Visser muttered, “Gott sei Dank.”

“You see, a ship doesn’t really ‘enter’ a superstring: it ‘interfaces’ with it. It’s not moving, not in the material sense of the word. What it does is more akin to electron tunneling.”

Elena’s eyebrows rose slightly. “‘Electron tunneling’?”

“Yes. To put this really simply, atoms on either side of a barrier can, under the right conditions, swap electrons. But not because the electrons physically push through the barrier: they don’t. Instead, when an electron winks out of existence on one side of the barrier, another electron blinks in to replace it on the other side. That’s called ‘tunneling.’ How it happens—well, that’s a longer topic. Suffice it to say that the cosmos is keeping score, and when it tears a particle down in one place, it has to reconstruct it in another place.”

“And that’s how the shift drive works?”

“Well, it’s the same principle. Stars are, in some ways, like these atoms. They can, under the right conditions, exchange particles—or, more accurately, they can ‘communicate changes’ along the superstrings that link them. Like a tunneling electron, a shifted ship is not being physically propelled to another place: instead, the superstring transmits its ‘potentiality’ from one place to another.”

“So, in the same instant that the Wasserman Drive makes the ship wink out in one place, the same ship has to be re-expressed further along the superstring.”

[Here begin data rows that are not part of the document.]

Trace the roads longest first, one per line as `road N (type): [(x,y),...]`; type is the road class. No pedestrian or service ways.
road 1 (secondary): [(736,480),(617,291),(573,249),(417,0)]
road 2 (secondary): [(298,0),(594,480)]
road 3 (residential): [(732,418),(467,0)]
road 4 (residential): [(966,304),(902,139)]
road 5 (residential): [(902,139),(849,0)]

“Now you get it. And what you’d call the ‘wormhole’ is more like an entry ramp onto the superstring freeway that connects the two stars. When the wormhole’s distortion of normal space-time grazes the underlying space-time irregularities that exist at the weak spot of a superstring—boom! You get a shift. And the precise conditions of how that happens is what determines—finally—a ship’s shift signature.”

“Which is—what?”

“A bloom of high-energy particles, rays, photons, and heat.”

“What creates it?”

“Well, the Wasserman Drive’s incipient event horizon grabs everything nearby—and I mean everything: solar particles, photons, cosmic rays. All the background noise and garbage of space-normal comes along for the ride during a shift. So when all that gets re-expressed, one of two things happen. If the object was at a high-energy state when it shifted—gamma rays, cosmic rays, the ship itself—it comes out just the way it went in. But that means you get a brief Cerenkov flash and a spike in the background radiation signature, because you just imported high-energy crap into a system which is already awash in high-energy crap of its own.”